[QUÉ HACER]:
a: Resume en dos oraciones la nota sobre el Ejército y los 43 normalistas de Ayotzinapa.
b: Según la nota sobre el Ejército y los 43 normalistas de Ayotzinapa, ¿quién estaba al mando del cuartel central de la 35 zona militar?
c: Copia al pie de la letra el fragmento de la nota sobre el Ejército y los 43 normalistas de Ayotzinapa que va de "Durante la caza, dos" a "Alejandro Saavedra Hernández.".

[TEXTO DEL DOCUMENTO]:
· · · ·
MÉXICO, D.F., (apro).- “Si nuestros soldados no han sido señalados
en ninguna de las averiguaciones, ¿cuál es la razón de ir a los
cuarteles?” para averiguar sobre el caso de los 43 normalistas
desaparecidos de Ayotzinapa, cuestionó el secretario de la Defensa
Nacional, Salvador Cienfuegos.
No obstante, la sombra de los hechos ocurridos en Iguala, Guerrero, la noche del 26 y la madrugada del 27 de septiembre de 2014, persigue al Ejército mexicano porque el ataque fue conocido e incluso presenciado por soldados y oficiales, como lo ha documentado la revista Proceso en varias de sus ediciones.
Este lunes, el diario ‘El País’ difundió una nota en la que destaca
las declaraciones del teniente Joel Gálvez y del soldado Eduardo Mota,
que revelan cómo el 27 Batallón de Infantería destacamentado en Iguala y
su cuartel general en Chilpancingo recibieron información de primera
mano del atentado contra los estudiantes de la Escuela Normal Rural de
Ayotzinpa, en el que seis personas fueron asesinadas, tres de ellas
normalistas.
Pese a ello, el Ejército mantuvo la distancia y dejó que la Policía
Municipal, un apéndice del narco, detuviese a los jóvenes. “No te
acerques mucho ni te arriesgues”, llegó a decirle un oficial de
inteligencia a un agente en uno de los ataques, según el diario.
Las declaraciones de Gálvez y Mota a la Procuraduría General de la
República (PGR), añade, muestran el conocimiento que tuvo la
inteligencia militar de la tragedia. Un convulso episodio en el que la
Policía Municipal, a las órdenes del Cártel de Guerreros Unidos –apunta–
desató una persecución que sumió a Iguala en el caos.
Durante la caza, dos estudiantes murieron a balazos, otro fue
desollado, y tres personas ajenas a los hechos fueron tiroteadas al ser
confundidas con normalistas. Todo, sin que los militares intentaran
impedirlo.
El flujo de información, destaca ‘El País’, partió del denominado
C-4, un sistema de coordinación de seguridad en el que también
participaba la policía estatal y federal. Allí, un sargento mantenía al
tanto al oficial de inteligencia, quien a su vez ponía en conocimiento
de la espiral de violencia a su superior, el coronel José Rodríguez
Pérez, y al cuartel central de la 35 zona militar, al mando del general
Alejandro Saavedra Hernández.
· · · ·
[Registros de datos guardados]

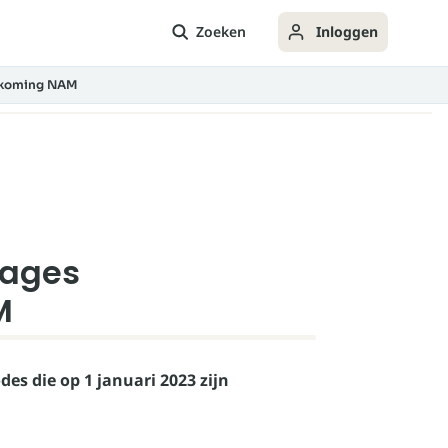
Zoeken
Inloggen
tkoming NAM
tages
M
des die op 1 januari 2023 zijn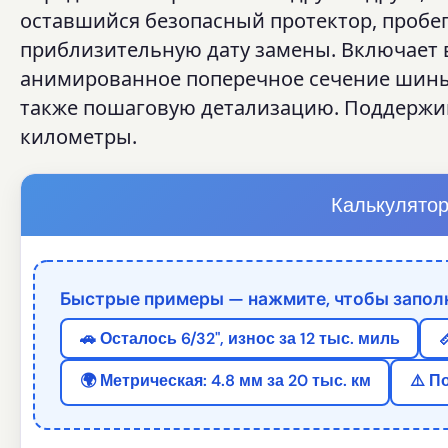
оставшийся безопасный протектор, пробег
приблизительную дату замены. Включает 
анимированное поперечное сечение шины, 
также пошаговую детализацию. Поддержив
километры.
Калькулятор
Быстрые примеры — нажмите, чтобы заполн
🚗 Осталось 6/32", износ за 12 тыс. миль

🌍 Метрическая: 4.8 мм за 20 тыс. км
⚠️ П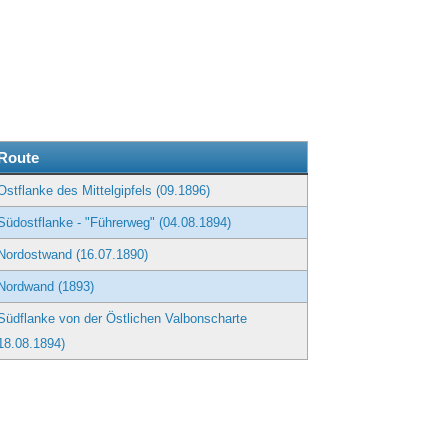
g
Route
Ostflanke des Mittelgipfels (09.1896)
Südostflanke - "Führerweg" (04.08.1894)
Nordostwand (16.07.1890)
Nordwand (1893)
Südflanke von der Östlichen Valbonscharte
18.08.1894)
· · · ·
[RESPUESTAS POR TAREA]:
a: El secretario de la Defensa Nacional, Salvador Cienfuegos, cuestionó la razón de ir a los cuarteles a investigar el caso de los 43 normalistas desaparecidos de Ayotzinapa, ya que sus soldados no han sido señalados en ninguna averiguación. Sin embargo, según declaraciones de un teniente y un soldado difundidas por 'El País', el 27 Batallón de Infantería en Iguala y su cuartel general en Chilpancingo recibieron información de primera mano del ataque contra los estudiantes y los militares no intentaron impedirlo.

b: El general Alejandro Saavedra Hernández.

c:
Durante la caza, dos estudiantes murieron a balazos, otro fue
desollado, y tres personas ajenas a los hechos fueron tiroteadas al ser
confundidas con normalistas. Todo, sin que los militares intentaran
impedirlo.
El flujo de información, destaca ‘El País’, partió del denominado
C-4, un sistema de coordinación de seguridad en el que también
participaba la policía estatal y federal. Allí, un sargento mantenía al
tanto al oficial de inteligencia, quien a su vez ponía en conocimiento
de la espiral de violencia a su superior, el coronel José Rodríguez
Pérez, y al cuartel central de la 35 zona militar, al mando del general
Alejandro Saavedra Hernández.